I am disgusted. I am ashamed to be the product of this type of superficiality and discrimination. But again, I am left wondering, why would my parents tell me that all that matters is my happiness and then, ironically, become the one obstacle that causes all of my pain and sorrow. I hate saying this, but most South Asian parents, only want their kids to be happy as long as it does not interfere with their happiness. You can have freedom, as long as you do what I say. You can find your own man, as long as I get the final verdict. You can take your time, but in the mean time I’ll make your daily life a living hell if you don’t get married on my timeline. And it goes without saying – how fair he is, tall he is and overall good looking he is, is WAY more important to me than anything else, because I as an Indian parent, care more about my social status than your happiness. After all, as my mother would say, don’t we all have to make sacrifices? But what that really means is if I couldn’t truly be free and happy, than neither can you.
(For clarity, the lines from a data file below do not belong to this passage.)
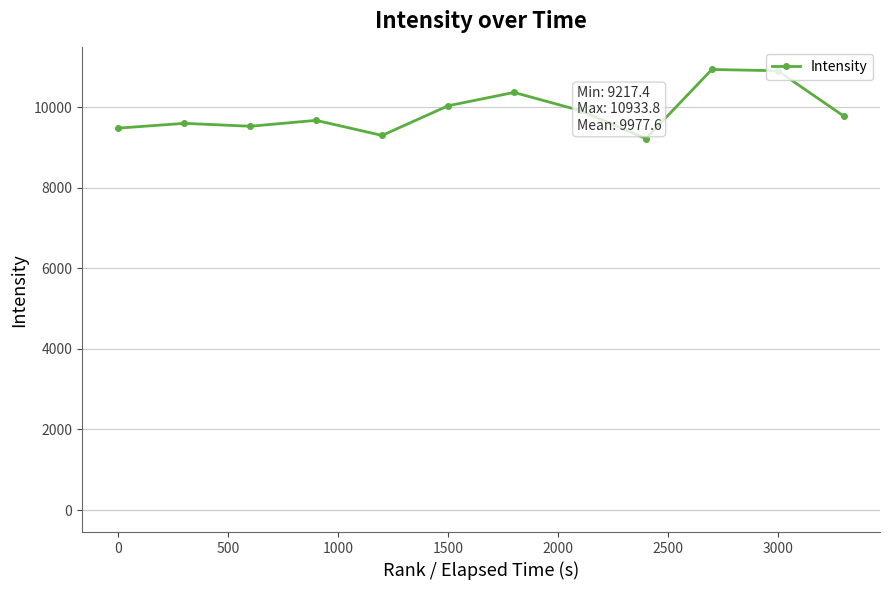

What is the value of the 7th point from the left?

10363.7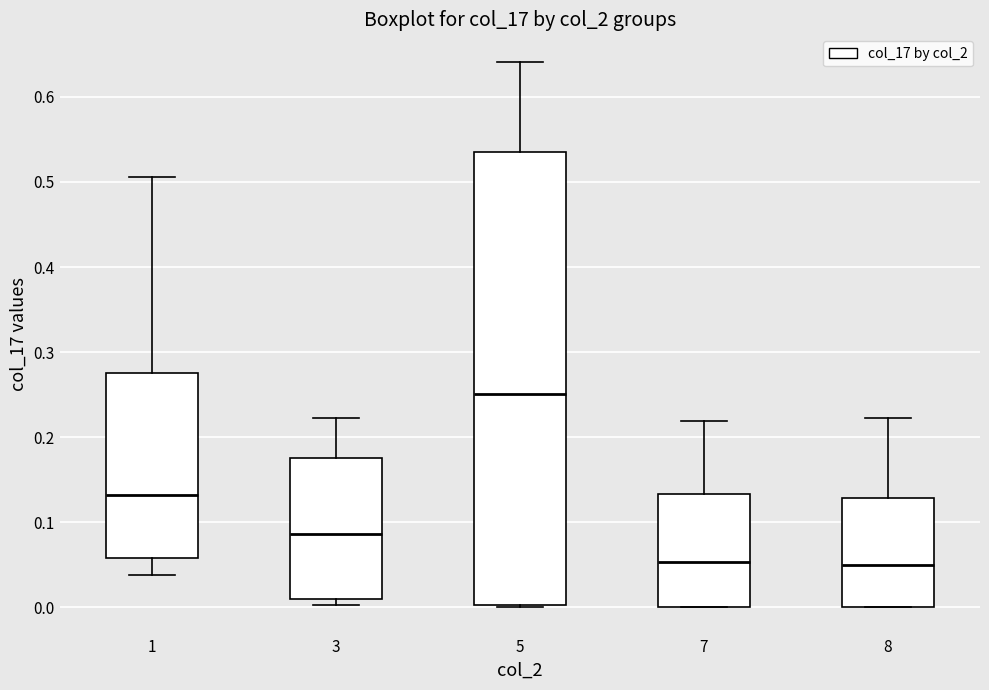

Which box is the tallest, from its lower edge to its upper edge?

5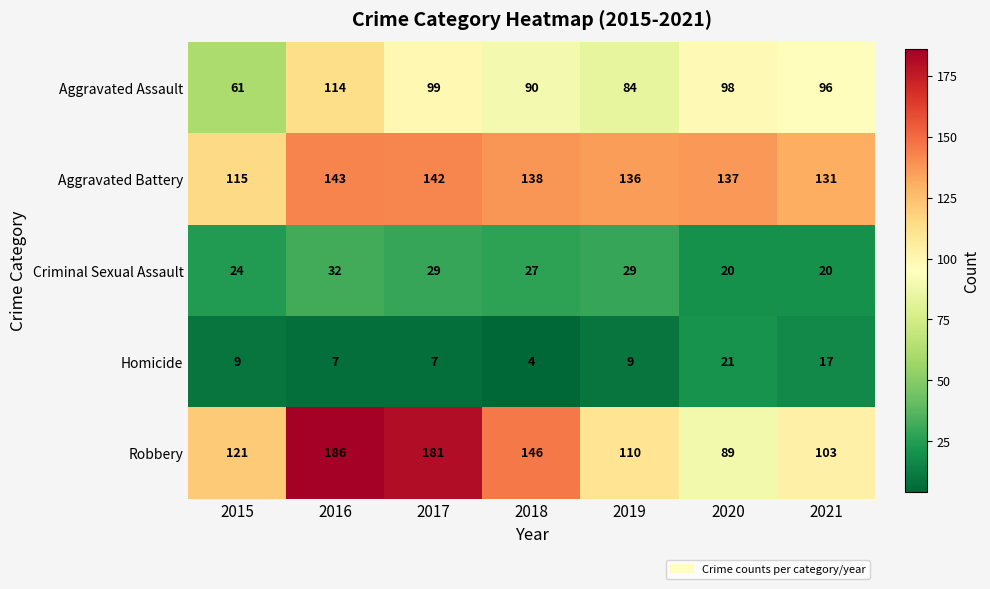

What is the spread (max minus min) of values at 2017?

174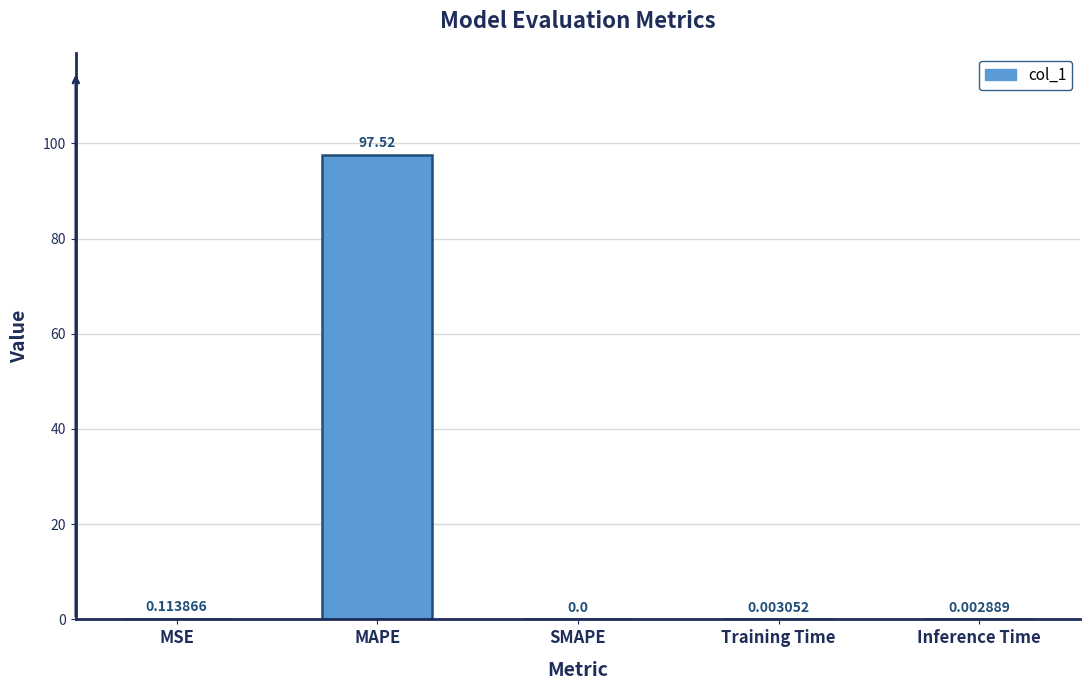

Between MAPE and Inference Time, which is larger?

MAPE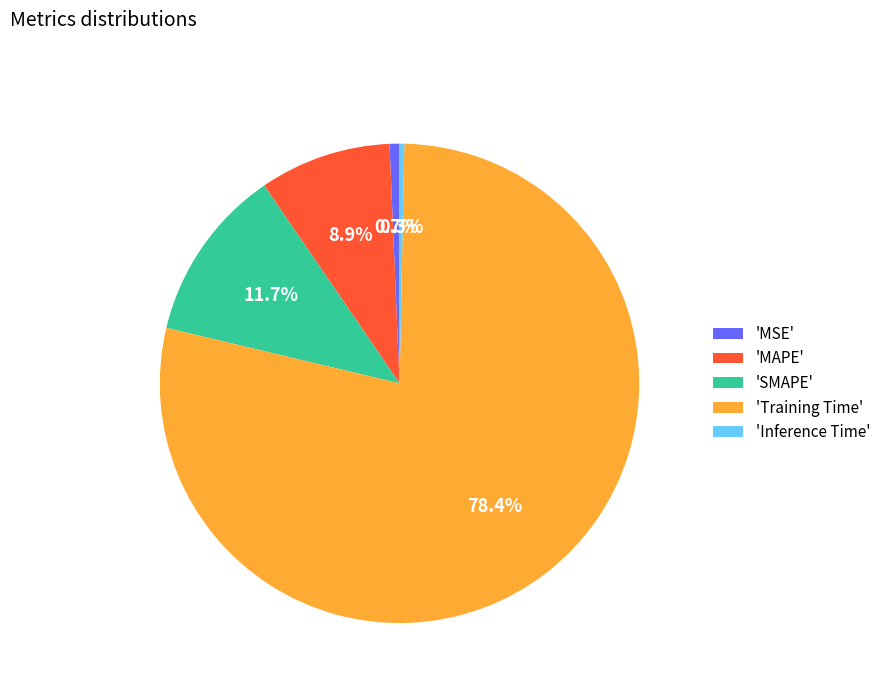

Which category has the biggest portion of the pie?

'Training Time'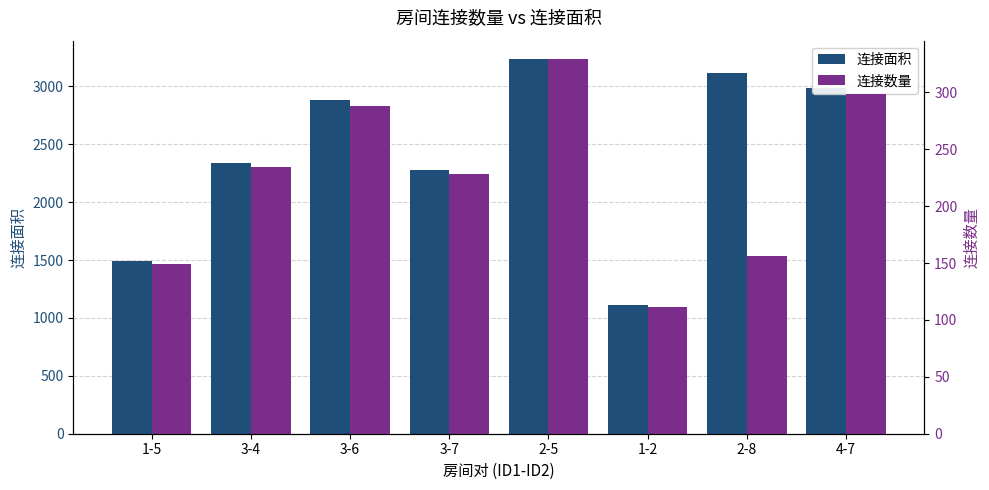

What is the difference between the second highest and minimum values in the 连接面积 series?

2010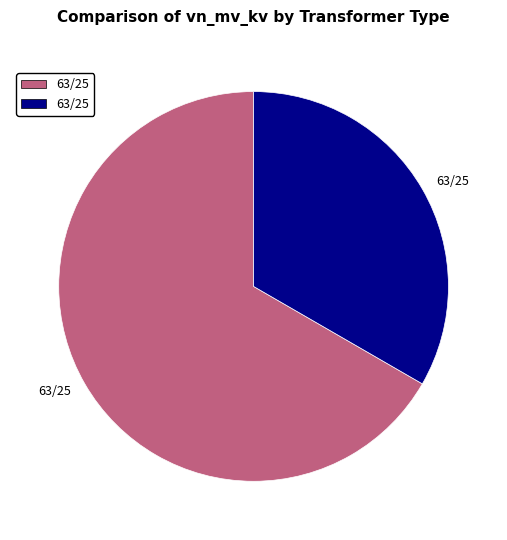

Does any single category account for the majority?

Yes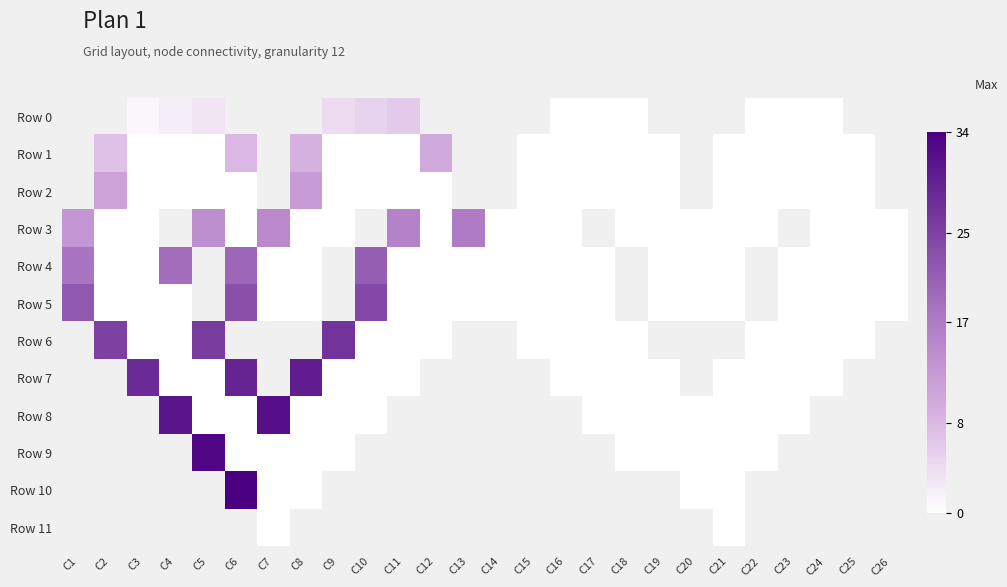

What is the maximum value shown in the chart?

34.0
Well guess what, I am proud to be white washed. At least that means I can think for myself and break out of this submissive culture that does not value love, and values women even less. I will get married in my thirties, to a man who is by your standards, too short, too unconventional and not indian enough. And I will travel instead of having children. I will practice social work instead of pursuing money. And I will be blissfully happy.